**TASK DETAILS:**
Exactly as written, output the lines below starting from the first and ending with the line that contains "Figure 14. ( a"; omit pictures.

DATA Block Start

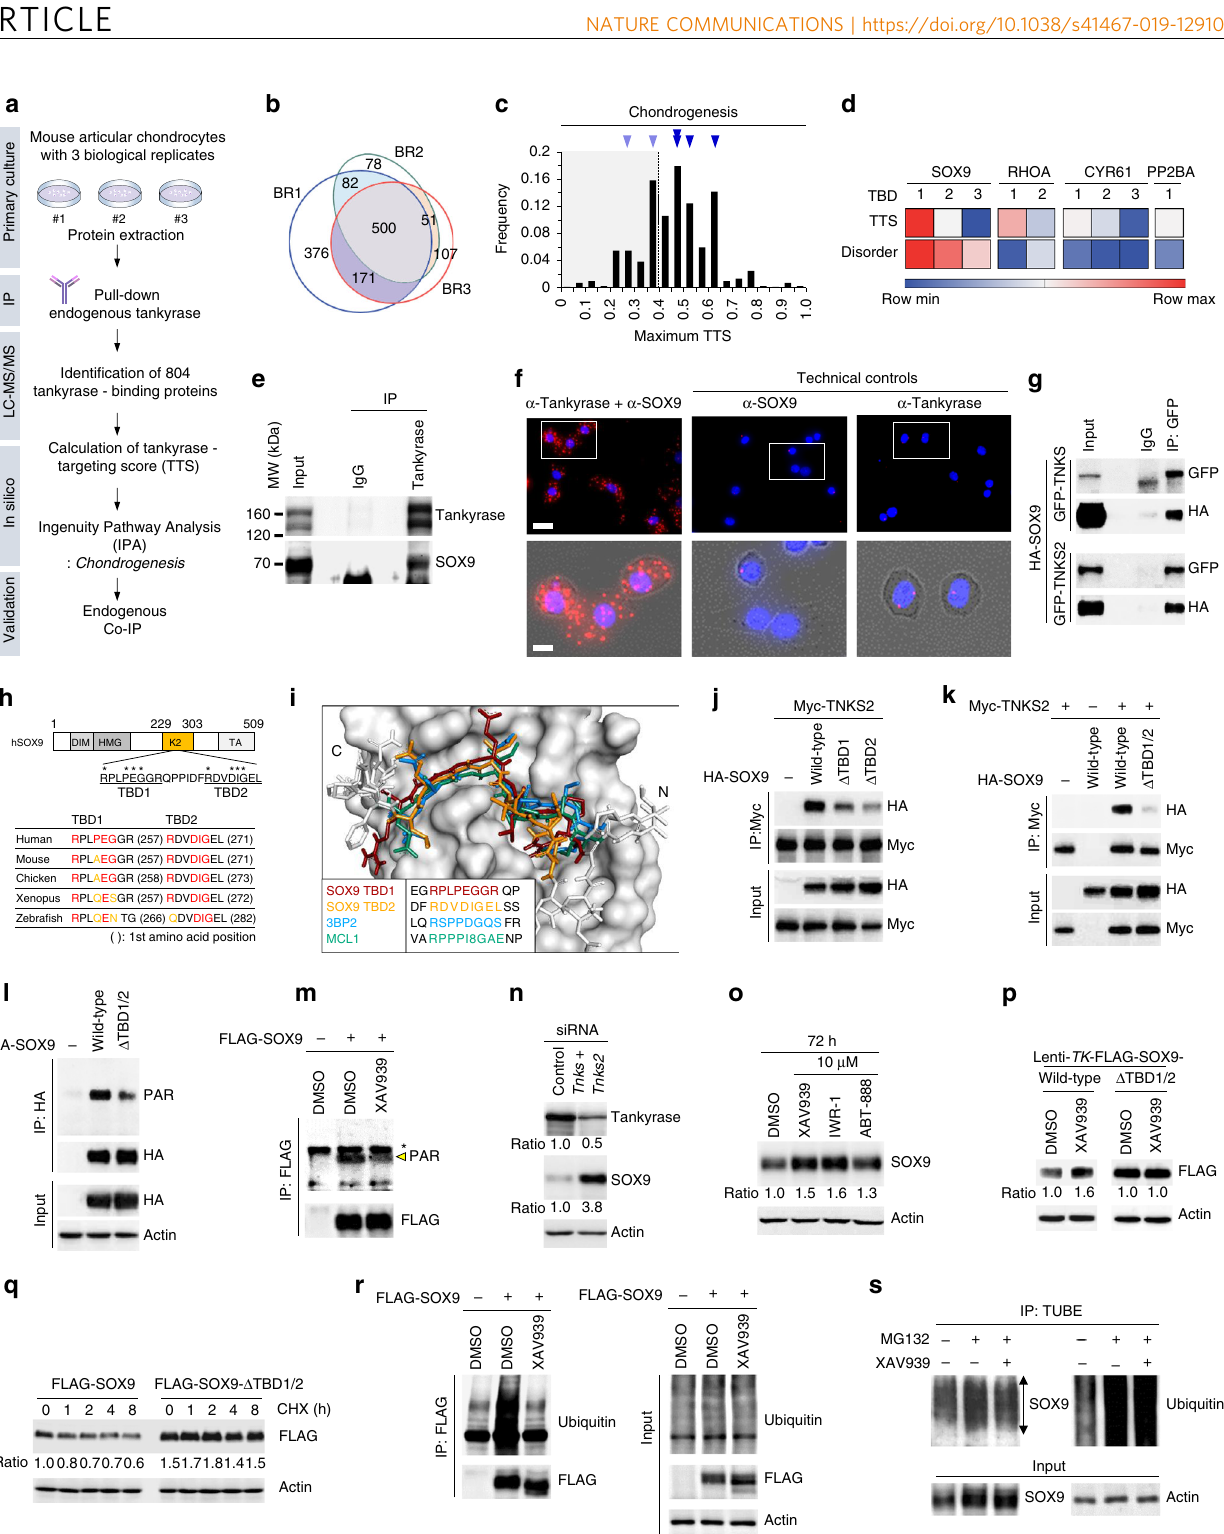
TBD1 RPLPEGGR (257) RDVDIGEL (271) RPLAEGGR (257) RDVDIGEL (271) RPLAEGGR (258) RDVDIGEL (273) RPLQESGR (257) RDVDIGEL (272) RPLQEN TG (266) QDVDIGEL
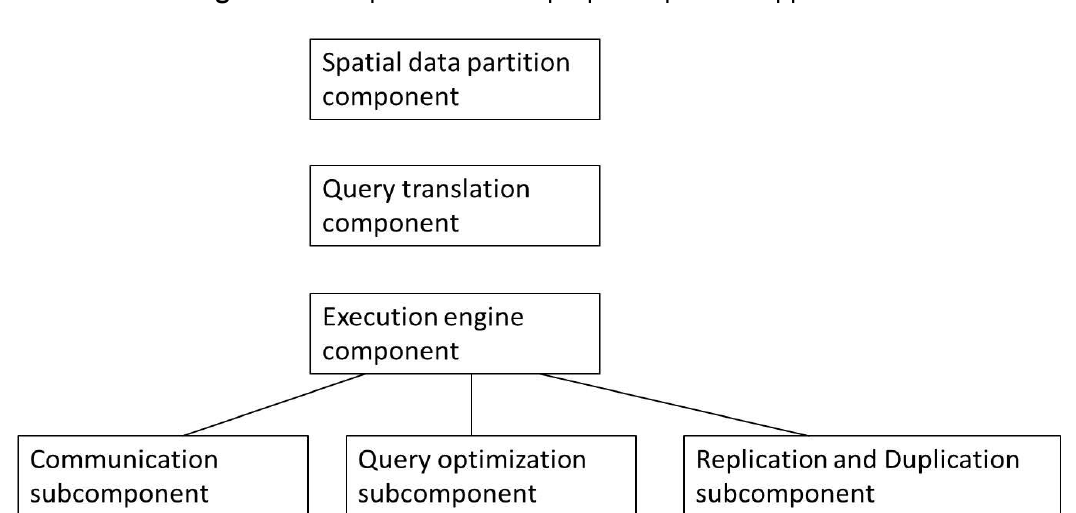
Figure 2. Components of the proposed parallel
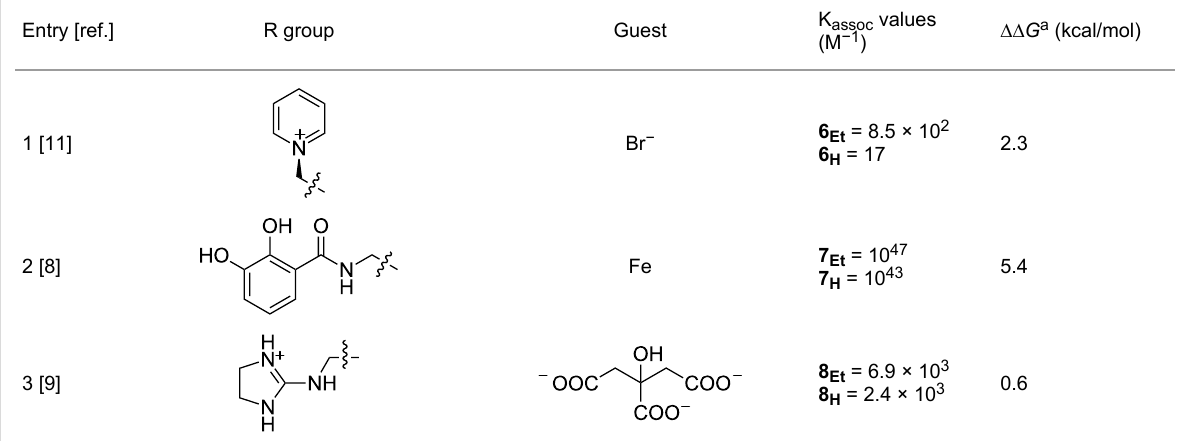
Table 1: Affinity comparisons of ethyl-substituted and unsubstituted hosts.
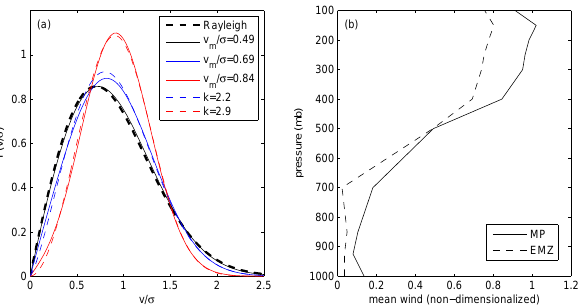
Fig. 4. (a) The Rayleigh distribution (bold dashed) is compared to the PDF of wind speed when the mean wind v m is non-zero (solid) assuming Gaussian wind anomalies. Examples of Weibull distri- butions with k > 2 (dashed) are also shown for comparison. Wind speed v is normalized by its rms value σ for each distribution to facilitate comparison. (b) Normalized mean wind v m /σ for the set of 7 stations on Malay Peninsula (MP) and mean normalized wind u m for Equatorial Monsoon Zone (EMZ), where u = v/σ for each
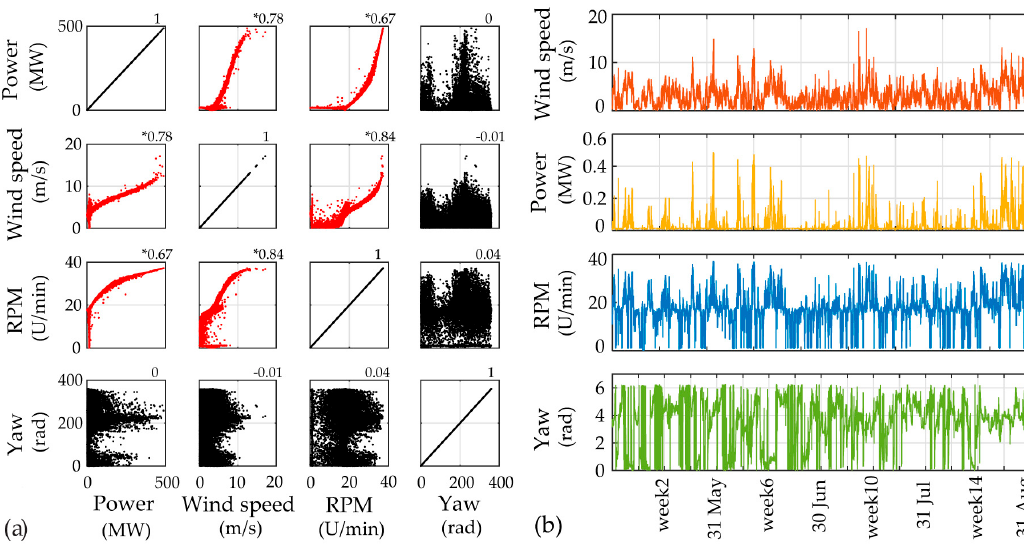
Figure 14. ( a ) Scatter plots of selected PCE input variables and estimated correlation values; ( b ) Time history plots of the selected PCE input variables for 17 706 datasets (Case B).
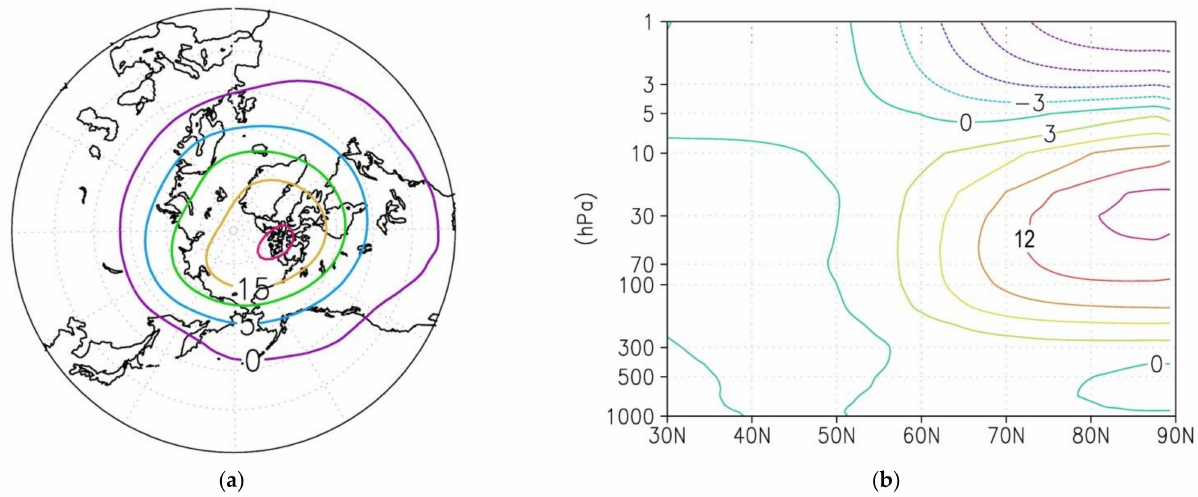
Figure 7. Difference in temperature at 70 hPa in January ( a ) and in zonal mean temperature averaged over December–February ( b ) between the “warm” and “cold”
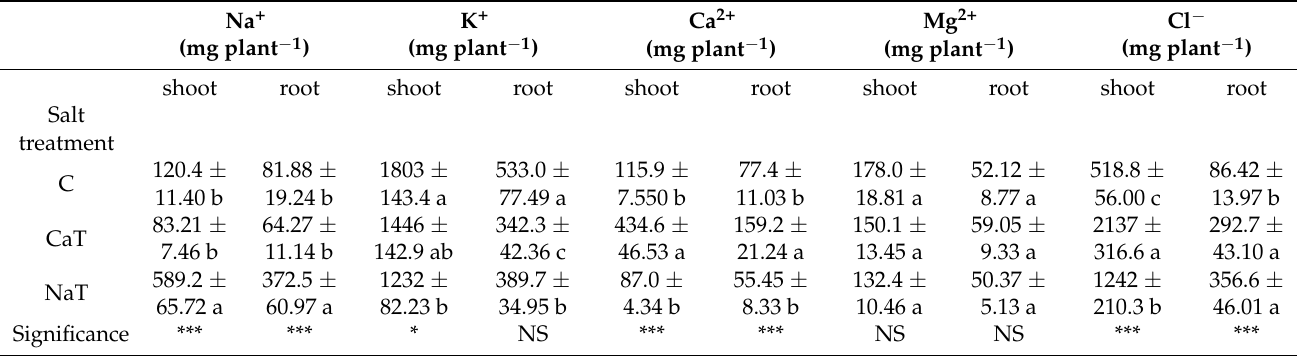
Table 5. Effects of salt treatment in the nutrient solution on shoot and root mineral uptake of the main ionic species (Na + , K + , Ca 2+ , Mg 2+ , Cl − ) in C. citrinus plants. Mean values and standard errors are shown. Different letters correspond to significantly different values ( p < 0.05).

DATA Block End

**TASK RESPONSE:**
TBD1 RPLPEGGR (257) RDVDIGEL (271) RPLAEGGR (257) RDVDIGEL (271) RPLAEGGR (258) RDVDIGEL (273) RPLQESGR (257) RDVDIGEL (272) RPLQEN TG (266) QDVDIGEL
Figure 2. Components of the proposed parallel
Table 1: Affinity comparisons of ethyl-substituted and unsubstituted hosts.
Fig. 4. (a) The Rayleigh distribution (bold dashed) is compared to the PDF of wind speed when the mean wind v m is non-zero (solid) assuming Gaussian wind anomalies. Examples of Weibull distri- butions with k > 2 (dashed) are also shown for comparison. Wind speed v is normalized by its rms value σ for each distribution to facilitate comparison. (b) Normalized mean wind v m /σ for the set of 7 stations on Malay Peninsula (MP) and mean normalized wind u m for Equatorial Monsoon Zone (EMZ), where u = v/σ for each
Figure 14. ( a ) Scatter plots of selected PCE input variables and estimated correlation values; ( b ) Time history plots of the selected PCE input variables for 17 706 datasets (Case B).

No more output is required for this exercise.